3.1. Image Classification

The first steps for developing the comparative study between network performances was to prepare the algorithm to automate the process, without having to require significant changes for each new architecture. The function called “FindLayersToReplace” is used, which identifies for each particular case which layers need to be replaced. In most situations the last 3 layers are replaced, with small exceptions where only the last 2 require modifications.

The work is started by using the network “GoogleNet” [33], the winner of the competition “ImageNet 2014” [15]. This network was trained on the set of images provided by the organisers of the contest [15] which contains over 1.2 million images, 1000 categories, 50,000 images for validation and 100,000 for testing. The idea behind the network architecture is the concept called “Inception Layer” and involves gathering information from a wider area without omitting the details. This becomes possible using the Gabor filter theory [33] with different dimensions. Gabor filters are used in order to detect complex contour detections in images. The model contains a number of 22 layers, each made up of activation and dimensional reduction functions resulting in a number of 144 components. Figure 1 shows the network architecture. Inception layers are identifiable by the 9 identical branches that occur along it. Such a fork is composed of 4 branches with three different convolution layers, in terms of filter size, and one sampling layer.

Initially the network was designed to recognise 1000 categories [33]. In the present work the network was modified to identify only eight possible classes, according to the current problem. It should be pointed out that two versions of the network exist. The first is the one in which the network was trained on the data set “ImageNet” [15] and the version in which it was trained on the set “Places365” [34] which consists of 365 categories and 1.8 million images.
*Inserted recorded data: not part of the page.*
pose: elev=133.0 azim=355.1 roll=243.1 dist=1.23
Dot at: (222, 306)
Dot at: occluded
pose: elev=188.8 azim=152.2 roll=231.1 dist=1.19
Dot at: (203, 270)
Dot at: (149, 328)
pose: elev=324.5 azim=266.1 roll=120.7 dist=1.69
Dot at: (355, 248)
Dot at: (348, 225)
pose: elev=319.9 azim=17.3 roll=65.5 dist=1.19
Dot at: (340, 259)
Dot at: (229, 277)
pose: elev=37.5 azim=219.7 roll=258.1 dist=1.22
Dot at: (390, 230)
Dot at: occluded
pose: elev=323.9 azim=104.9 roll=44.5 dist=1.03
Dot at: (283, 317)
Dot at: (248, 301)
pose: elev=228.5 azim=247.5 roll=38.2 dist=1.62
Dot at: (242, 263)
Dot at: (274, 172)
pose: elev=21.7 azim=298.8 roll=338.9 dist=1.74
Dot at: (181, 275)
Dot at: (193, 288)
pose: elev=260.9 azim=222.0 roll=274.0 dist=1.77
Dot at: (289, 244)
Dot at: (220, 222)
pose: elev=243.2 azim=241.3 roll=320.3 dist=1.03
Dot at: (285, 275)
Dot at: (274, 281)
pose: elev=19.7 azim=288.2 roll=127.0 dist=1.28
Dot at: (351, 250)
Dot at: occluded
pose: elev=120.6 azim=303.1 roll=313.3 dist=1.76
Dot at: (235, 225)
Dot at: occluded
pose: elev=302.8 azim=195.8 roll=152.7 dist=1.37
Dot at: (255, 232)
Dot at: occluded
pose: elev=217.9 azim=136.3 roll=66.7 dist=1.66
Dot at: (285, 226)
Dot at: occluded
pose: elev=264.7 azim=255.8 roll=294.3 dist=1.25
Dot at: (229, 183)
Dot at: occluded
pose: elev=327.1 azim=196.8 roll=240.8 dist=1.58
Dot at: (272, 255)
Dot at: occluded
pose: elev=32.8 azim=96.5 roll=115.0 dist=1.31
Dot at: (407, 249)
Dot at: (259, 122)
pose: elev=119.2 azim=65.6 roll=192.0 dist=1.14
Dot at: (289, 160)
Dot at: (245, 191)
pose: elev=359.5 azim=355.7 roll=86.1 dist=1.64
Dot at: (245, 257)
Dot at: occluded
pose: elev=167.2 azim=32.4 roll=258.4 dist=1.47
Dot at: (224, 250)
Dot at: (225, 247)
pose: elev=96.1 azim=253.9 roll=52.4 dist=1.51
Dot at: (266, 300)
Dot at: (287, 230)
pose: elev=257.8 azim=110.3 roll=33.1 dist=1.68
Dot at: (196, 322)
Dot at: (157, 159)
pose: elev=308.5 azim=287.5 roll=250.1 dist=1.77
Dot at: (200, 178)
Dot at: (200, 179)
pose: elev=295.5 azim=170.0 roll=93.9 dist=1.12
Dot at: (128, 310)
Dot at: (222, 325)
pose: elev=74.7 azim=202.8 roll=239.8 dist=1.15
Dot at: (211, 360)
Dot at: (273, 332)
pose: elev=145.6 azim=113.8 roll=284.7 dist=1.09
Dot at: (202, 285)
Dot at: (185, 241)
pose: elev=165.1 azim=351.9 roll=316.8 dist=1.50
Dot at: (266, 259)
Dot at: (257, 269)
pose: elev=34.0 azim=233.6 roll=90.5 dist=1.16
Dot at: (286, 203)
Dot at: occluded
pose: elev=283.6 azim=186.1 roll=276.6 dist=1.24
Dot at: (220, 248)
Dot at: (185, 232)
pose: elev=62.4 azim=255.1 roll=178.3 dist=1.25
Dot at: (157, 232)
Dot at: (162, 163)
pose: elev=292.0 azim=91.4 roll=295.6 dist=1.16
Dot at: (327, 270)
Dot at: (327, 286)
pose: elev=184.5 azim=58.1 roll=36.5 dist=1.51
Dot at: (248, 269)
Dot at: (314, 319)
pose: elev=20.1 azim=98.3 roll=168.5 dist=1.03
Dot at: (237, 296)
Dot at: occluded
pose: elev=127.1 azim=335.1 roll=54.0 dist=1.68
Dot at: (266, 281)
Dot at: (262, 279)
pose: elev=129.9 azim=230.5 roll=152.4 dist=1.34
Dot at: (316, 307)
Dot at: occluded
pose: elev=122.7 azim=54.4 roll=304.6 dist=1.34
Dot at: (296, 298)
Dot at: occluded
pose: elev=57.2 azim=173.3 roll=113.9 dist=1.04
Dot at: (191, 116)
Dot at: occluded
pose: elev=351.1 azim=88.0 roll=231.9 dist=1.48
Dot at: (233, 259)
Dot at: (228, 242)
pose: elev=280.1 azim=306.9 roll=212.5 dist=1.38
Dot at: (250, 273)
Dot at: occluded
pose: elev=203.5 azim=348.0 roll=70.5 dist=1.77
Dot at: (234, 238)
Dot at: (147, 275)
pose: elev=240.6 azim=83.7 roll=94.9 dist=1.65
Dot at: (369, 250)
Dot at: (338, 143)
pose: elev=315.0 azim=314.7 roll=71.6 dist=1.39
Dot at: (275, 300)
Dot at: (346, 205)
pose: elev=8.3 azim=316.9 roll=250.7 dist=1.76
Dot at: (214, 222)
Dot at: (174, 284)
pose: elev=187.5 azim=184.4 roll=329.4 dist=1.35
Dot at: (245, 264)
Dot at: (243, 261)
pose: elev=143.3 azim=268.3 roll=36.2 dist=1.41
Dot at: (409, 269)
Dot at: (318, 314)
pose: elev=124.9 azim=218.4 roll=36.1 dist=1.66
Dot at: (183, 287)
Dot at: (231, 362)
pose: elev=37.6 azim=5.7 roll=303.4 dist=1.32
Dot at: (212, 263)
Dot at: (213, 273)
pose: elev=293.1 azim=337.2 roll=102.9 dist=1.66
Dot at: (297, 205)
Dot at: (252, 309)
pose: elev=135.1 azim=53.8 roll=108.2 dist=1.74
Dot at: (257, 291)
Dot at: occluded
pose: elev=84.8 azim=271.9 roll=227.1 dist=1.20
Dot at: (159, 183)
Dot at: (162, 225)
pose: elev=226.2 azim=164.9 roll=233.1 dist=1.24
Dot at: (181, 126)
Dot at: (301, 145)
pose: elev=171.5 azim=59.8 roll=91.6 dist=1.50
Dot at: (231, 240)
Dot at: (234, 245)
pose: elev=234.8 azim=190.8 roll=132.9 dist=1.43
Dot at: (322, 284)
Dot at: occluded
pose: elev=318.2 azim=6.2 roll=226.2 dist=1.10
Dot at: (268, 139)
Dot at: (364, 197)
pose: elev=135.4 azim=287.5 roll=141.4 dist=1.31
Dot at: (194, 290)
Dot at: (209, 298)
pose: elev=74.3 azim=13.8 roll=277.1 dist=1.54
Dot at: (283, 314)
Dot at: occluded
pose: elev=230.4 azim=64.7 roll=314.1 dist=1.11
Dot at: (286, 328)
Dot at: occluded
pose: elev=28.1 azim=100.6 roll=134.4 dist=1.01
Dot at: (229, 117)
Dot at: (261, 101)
Another popular and common architecture in image classification problems and used here is AlexNet [24]. It is also able to distinguish 1000 different classes. The images that can be served as an input must be 227 × 227 × 3 in size, the last argument meaning that all data must be colour. This consists of five convolutional layers and three densely connected [24]. The activation function used after each convolution layer is RELU [35]. A number of 62.3 million parameters make up the layers of the network and require a training of 90 epochs, which takes approximately 5–6 days [24]. Convolutional layers decrease as depth increases, from 11 × 11 to 5 × 5 and eventually to 3 × 3. Before the last layer, a deactivation function (Dropout) [24,31] is introduced to prevent over-training. Each neuron has a 50% probability that it will be excluded from the back and forth propagation process at a given iteration.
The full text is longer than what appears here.